→ The problem: Can you retype the records word for word, from the line with "At which category" through the end of the records, leaving out the pictures?
<<<<
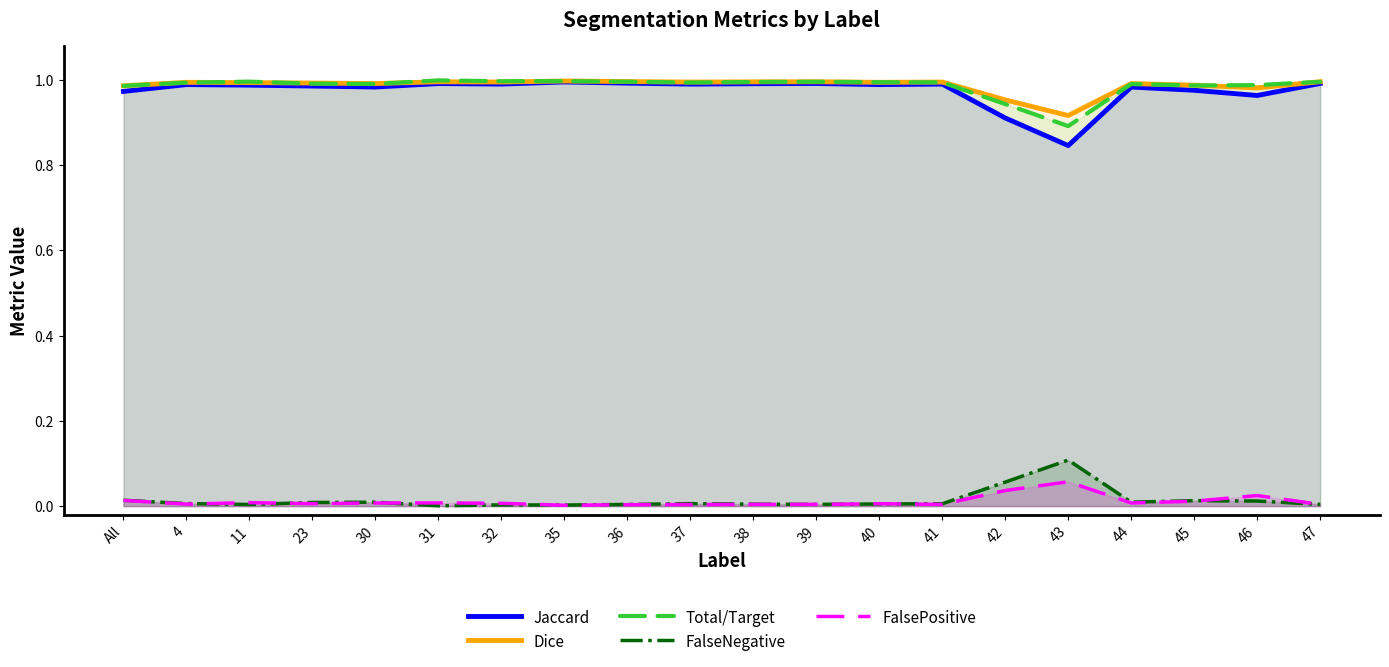

What is the sum of the Dice values at 40 and 44?

2.0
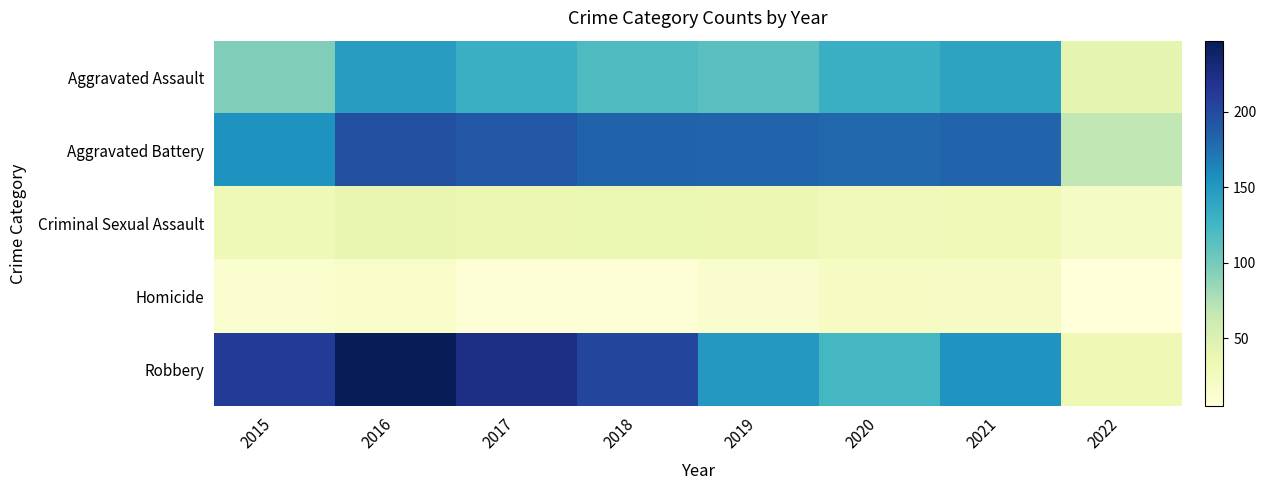

At which category is the sum across all series the highest?

2016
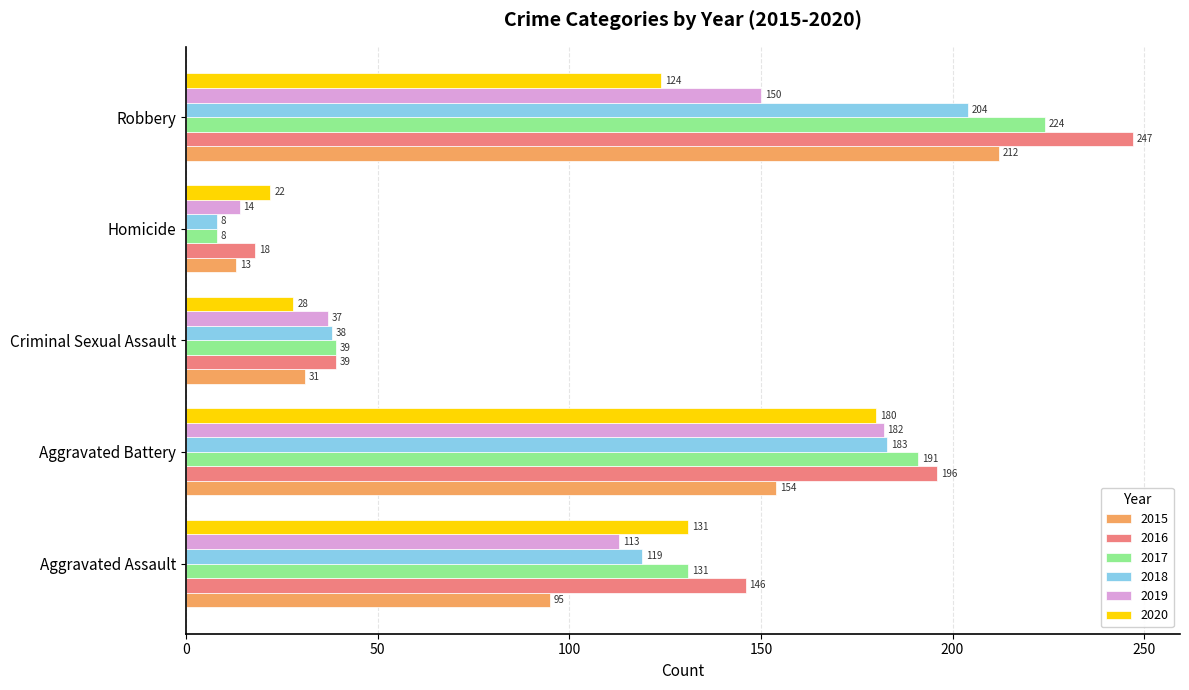

What is the sum of the 2015 values at Robbery and Aggravated Battery?

366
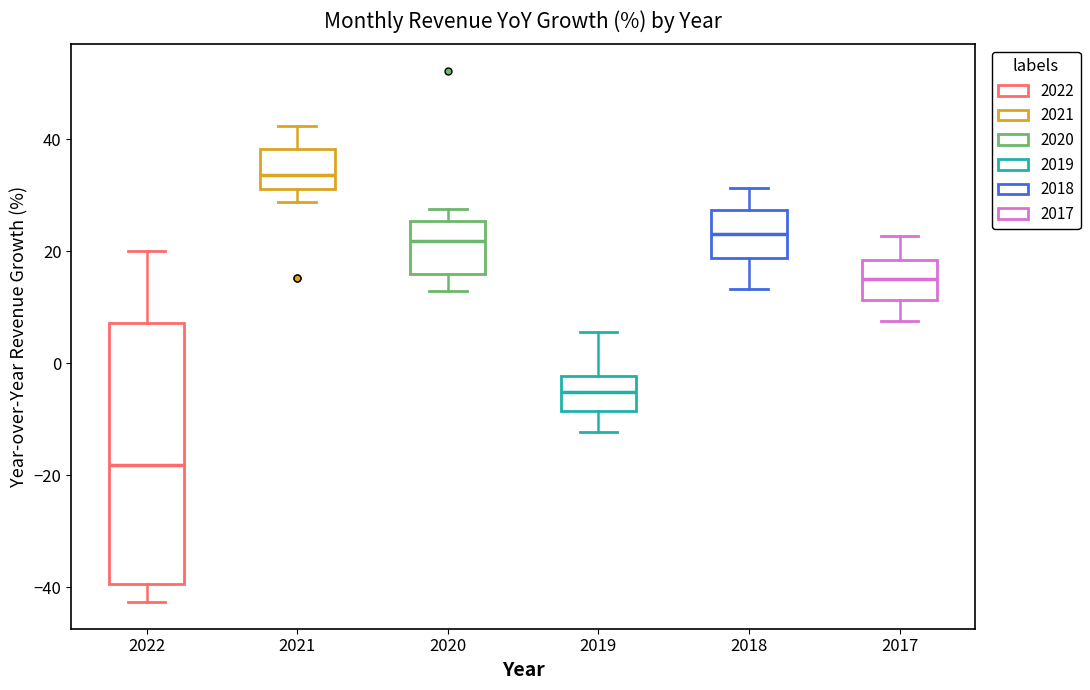

Where is the upper edge of the box at x = 2019 on the y-axis? The values are not printed on the chart, so give them approximately, as read against the axis.

-2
>>>>
→ Output below:
At which category is the sum across all series the highest?

2016

What is the sum of the 2015 values at Robbery and Aggravated Battery?

366

Where is the upper edge of the box at x = 2019 on the y-axis? The values are not printed on the chart, so give them approximately, as read against the axis.

-2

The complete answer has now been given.